== Text excerpt ==
*** Begin section ***
A write up covering steps taken to solve Beginner level CTF : EasyCTF room in TryHackMe platform.
This blog is written as part of task of Masters Certification in Red Team Program from HackerU.
Step 1 : Connect to TryHackMe and start target machine
- Connect to TryHackMe by entering command :
sudo openvpn /pathtoOVPNfile.ovpn
2. Start machine in ‘easyctf’ room — target ip address will be displayed in a minute.
Step 2 : Information gathering using Nmap and dirbuster
- Start nmap scan of the target ip:
nmap -A -O <target ip>
open ports
- 21 — ftp vsftpd 3.0.3
- 80 — http apache 2.4.18
- 2222 — ssh
2. Accessing open ports
port 80:
running dirbuster to find folder structure: found/simple
Navigating to /simple: found cms version 2.2.8 which is vulnerable to CVE-2019–9053 sql-injection
port 21: Anonymous login was successful and found a user file under it.
*** End section ***
== Problems to solve ==
1) Do these statements agree with the EasyCTF write-up? Answer yes or no for each and quote the words from the write-up that decide it.
(a) The Nmap scan showed SSH running on port 22.
(b) An anonymous login on port 21 worked.
(c) The CMS under /simple is version 2.2.8.
2) In the EasyCTF write-up, which tool was run on port 80 to find the folder structure?
3) Continue the EasyCTF write-up, starting after its last sentence.

== Dataset section ==
*** Begin section ***
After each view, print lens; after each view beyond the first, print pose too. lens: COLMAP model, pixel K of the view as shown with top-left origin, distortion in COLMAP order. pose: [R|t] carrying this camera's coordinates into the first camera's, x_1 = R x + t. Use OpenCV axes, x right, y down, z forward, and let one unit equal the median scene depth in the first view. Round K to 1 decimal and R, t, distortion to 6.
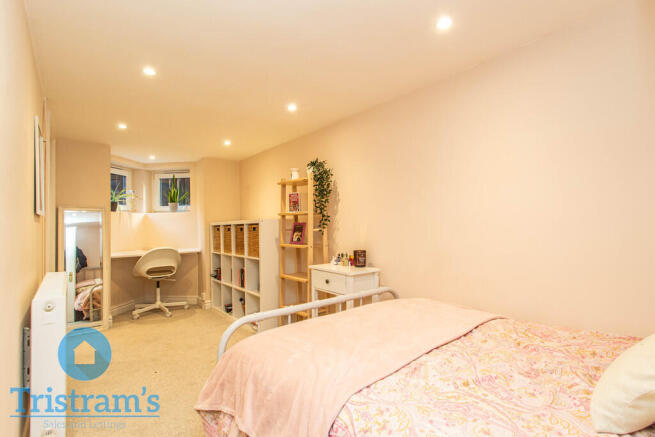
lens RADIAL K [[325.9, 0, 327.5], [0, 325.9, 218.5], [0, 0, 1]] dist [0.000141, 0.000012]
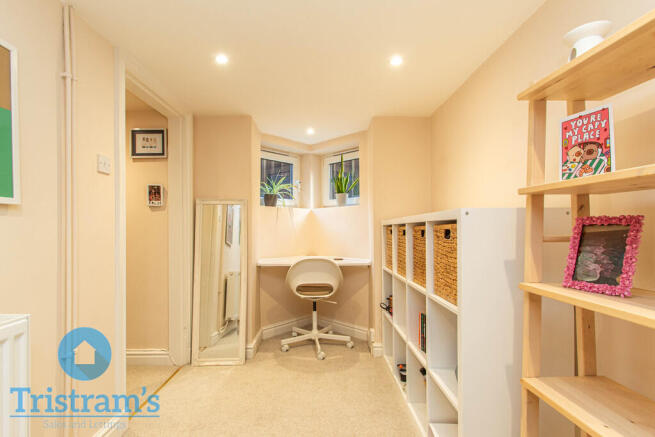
*** End section ***
== Answers for this exercise ==
1)
(a) No: "2222 — ssh"
(b) Yes: "Anonymous login was successful"
(c) Yes: "found cms version 2.2.8"

2) Dirbuster.

3)
3. Trying ssh brute force using hydra for the user name found through ftp login:
hydra -l <usrname> -P /usr/share/wordlists/rockyou.txt 10.10.54.243 -t 4 ssh -s 2222
Login through ssh using above found password
4. Exploring the current location found user.txt
Exploring further: Found vim which needs no password to execute with root permission
sudo -l
5. Checking gtfobins site for sudo and vim
6. Trying privilege escalation :
Sudo vim –c ‘:!/bin/sh’
7. Searching for root.txt file
With this all the questions given in the room can be answered.